Required tasks:
(1) In the article on getting a mortgage while self-employed, below, list each thing that the sentence beginning "Most lenders are going to look at" says lenders examine.
(2) Continue the article below on getting a mortgage while self-employed, picking up after its final sentence.
##### Source passage
Being self-employed is often considered a blessing. You get to do what you love and best of all, work for yourself.
But there are some downsides. For example, figuring out how to get a mortgage when you’re self-employed can be extremely stressful. It’s double the paperwork, and if you haven’t kept the best record of your financial history, it can delay the process for months.
So in this article, I’ll explain what you have to do in order to find your next dream home while staying your own boss.
Is it harder to get a mortgage when you’re self-employed?
Yes – you’re seen as more of a risk
If you’re self-employed, it’s harder to get a mortgage. This is primarily because mortgage loan providers will look at not only your income but also the long-term viability of your business.
Most lenders are going to look at things like where your business is (geographically), how strong your capital situation is, the estimated demand for the product or service you sell, and if your income is sufficient enough to not only last but also to make a mortgage payment consistently.
And if you’re self-employed, you already know how complex it can be to document your income. It’s not like you have a clean W-2 or standard paystubs that you can show your mortgage lender (as you would if you were an employee of another company).
If you’re a W-2 employee, aside from raises or promotions, you’ll tend to see very little fluctuation in your income from year to year. If you’re a small business owner, however, that income can fluctuate widely.
Business write-offs make your income look lower than it is
Another factor that makes it difficult to get a mortgage when you’re self-employed is the income that you’re reporting. In many cases, self-employed individuals will write off their business expenses.
Doing this is a tax advantage because it lowers your taxable income. The downside, however, is your income may appear a lot smaller than it is – meaning you can’t qualify for as big of a mortgage.
Not only do you appear to have a lower income, but the debt you carry will have a bigger impact. For example, if your business income was $100,000 and you have $20,000 in debt, your debt-to-income ratio is 20%. Not great, but not terrible, either.
Now say you write off $50,000 in business expenses. Your “income” becomes $50,000, suddenly doubling your debt-to-income ratio to 40%. This will make you a less desirable candidate for a mortgage.
Documents you’ll need when you go to get a mortgage
When you go to get a mortgage as someone who’s self-employed, you’ll not only need to provide personal information but also information about your business. That being said, here are the most common documents you’ll need to produce when applying for a mortgage.
Tax returns from the past two years
The first, and probably most important thing you’ll need to bring is your tax returns from the past two years.
##########
##### Extracted material
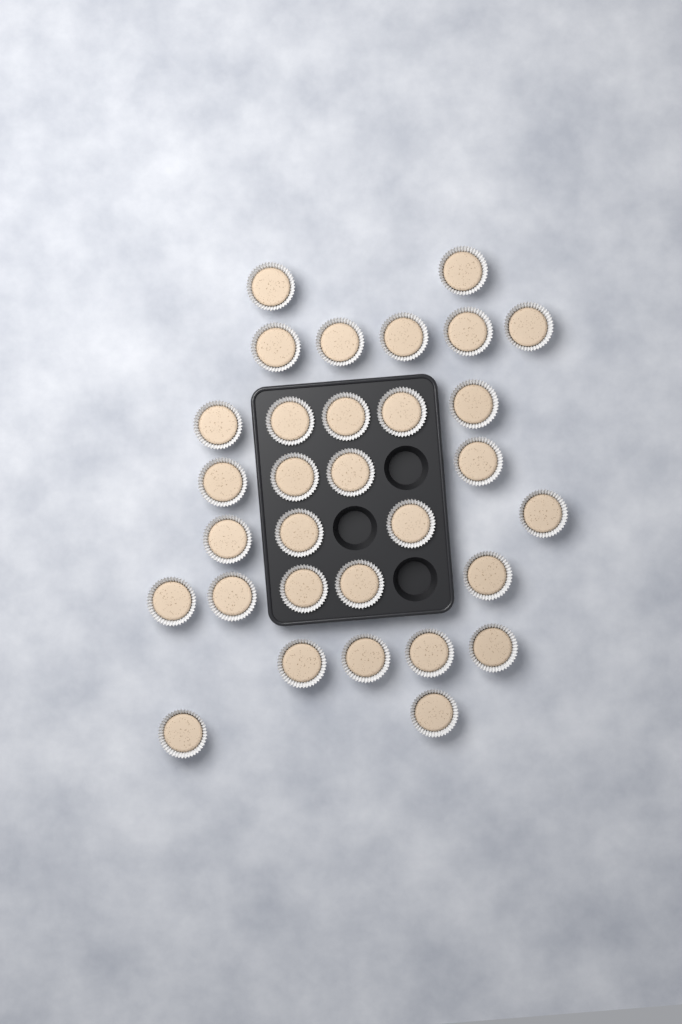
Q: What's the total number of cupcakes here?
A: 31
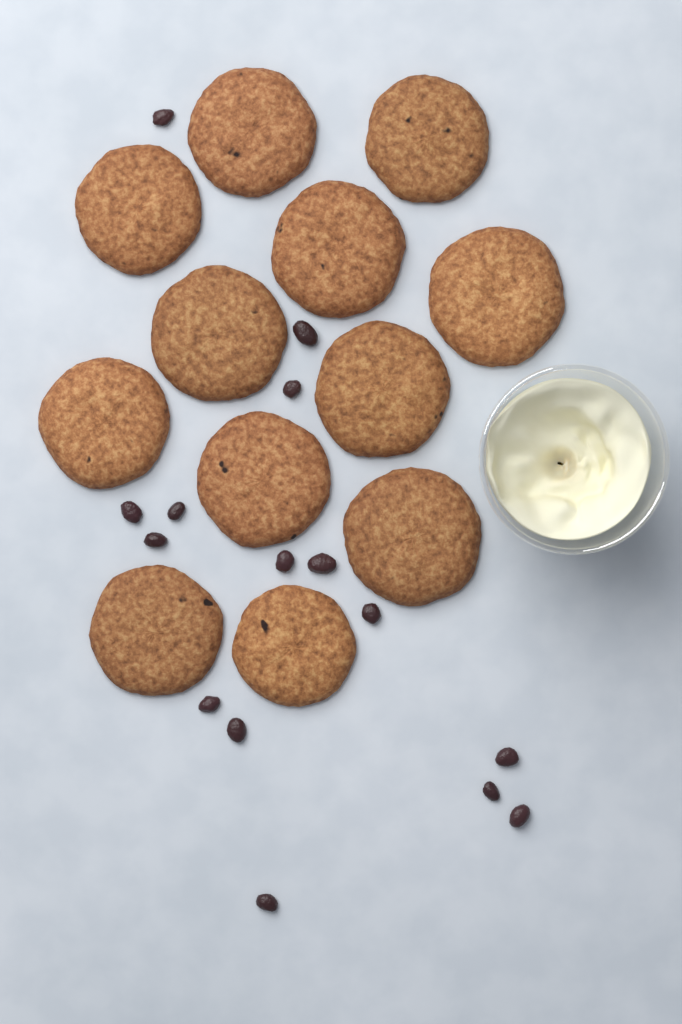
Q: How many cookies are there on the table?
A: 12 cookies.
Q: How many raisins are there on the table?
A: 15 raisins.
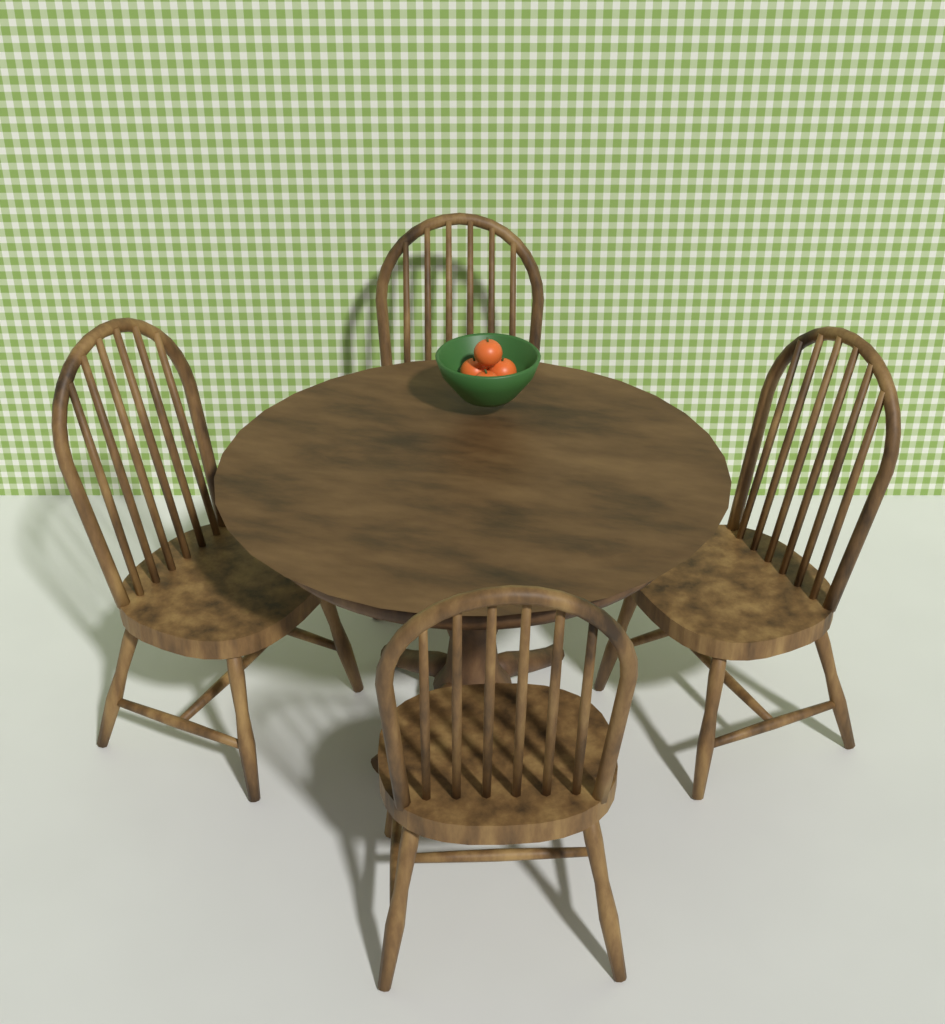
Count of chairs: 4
##########
Expected results:
(1)
- Where your business is located geographically
- How strong your capital situation is
- The estimated demand for the product or service you sell
- Whether your income is sufficient to last and to make a mortgage payment consistently

(2)
Keep in mind, you’ll need to provide both your personal and business tax returns so the lender can get a complete picture of your financial situation.
Form 4506-T is an IRS document that gives your lender permission to request transcripts for your tax returns. When loaning you hundreds of thousands of dollars, your lender is going to want to ensure that the information you’re providing them on your tax returns matches what the IRS has on file. Form 4506-T allows them to do that.
To give some perspective on this, if you’re a regular W-2 employee, odds are you won’t have to sign and submit a 4506-T, because a lender can easily verify your past income. But without a W-2, lenders are going to want to look back multiple years to see how your income has trended (hopefully upward).
These are documents that prove you’re self-employed and can usually be verified in a number of ways. The most common is a DBA – Doing Business As. This is a document that shows your business name and what name you’re operating under.
Outside of a DBA, you can typically provide other types of documentation, such as proof of business insurance, a list of your current clients and the work you do for them, or proof from some type of professional organization that verifies you’re a legitimate business.
Each lender will have different requirements so it’s important to know what they’re looking for in case the documentation takes a while to obtain.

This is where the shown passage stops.